Be aware that if a file already exists at the same place and with the same name as the second argument, the former will be overwritten.
You also can move files with the "mv" command. As with "cp", "mv" takes the original file as the first argument and the new location as the second. Also like "cp", if the second argument is a file name, it will rename the file to that.
$ mv original_location new_location
The overwriting, or "clobbering," rule of "cp" applies to "mv", too.
Off You Go
These are just the basics, but knowing them is sufficient for you to explore the system. One key to success in learning computers is to realize that it doesn't require learning every minute detail, but rather learning how to learn.
In that spirit, I want to leave you with a few resources for answering your own questions -- though you can certainly ask others, including me!
If you want to examine what's in a file without accidentally messing it up, run "less" with the file as an argument.
$ less filename
This opens it with a viewer, which prevents you from editing, giving you free rein to scroll through at your leisure.
If you're not sure what kind of file something is, run "file" on it (again, with the file as the argument).
To get an idea of what command might be useful in a certain situation, you can run "apropos" with a keyword and you'll receive a list of relevant programs.
$ apropos keyword
If you want to get a sense of what a command does, along with a reference sheet for the options and arguments a command can take, you can run "man" (for "manual") followed by the command name.
$ man command_name
In future installments, I plan to demonstrate some of the terminal's more advanced capabilities, but if you're looking to supplement this introduction, I recommend checking out "The Linux Command Line," a free PDF by William Shotts.

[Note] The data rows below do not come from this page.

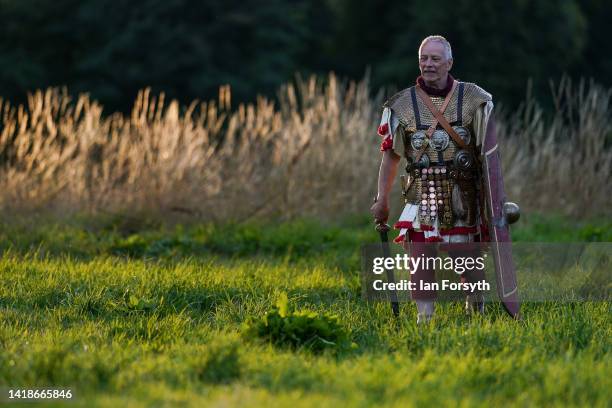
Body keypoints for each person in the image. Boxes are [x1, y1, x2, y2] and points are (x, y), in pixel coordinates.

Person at [370, 35, 495, 323]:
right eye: (424, 58)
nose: (428, 64)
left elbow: (488, 154)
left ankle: (476, 307)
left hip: (462, 193)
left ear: (449, 63)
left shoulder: (474, 99)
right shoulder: (401, 105)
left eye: (435, 59)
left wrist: (492, 201)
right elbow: (391, 156)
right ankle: (424, 317)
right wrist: (382, 199)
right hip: (420, 192)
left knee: (467, 258)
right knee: (420, 258)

Another good resources is the beginner Linux video series "Linux Terminal -- Getting Started!" by hak5.
This should be more than enough to keep even the most ambitious of you busy until my next installment appears. Until then, happy terminal testing!
Editor's Note - March 13, 2017: The original published version of this article did not include code snippet examples. Author Jonathan Terrasi added them in response to reader durandaltheta's helpful suggestion.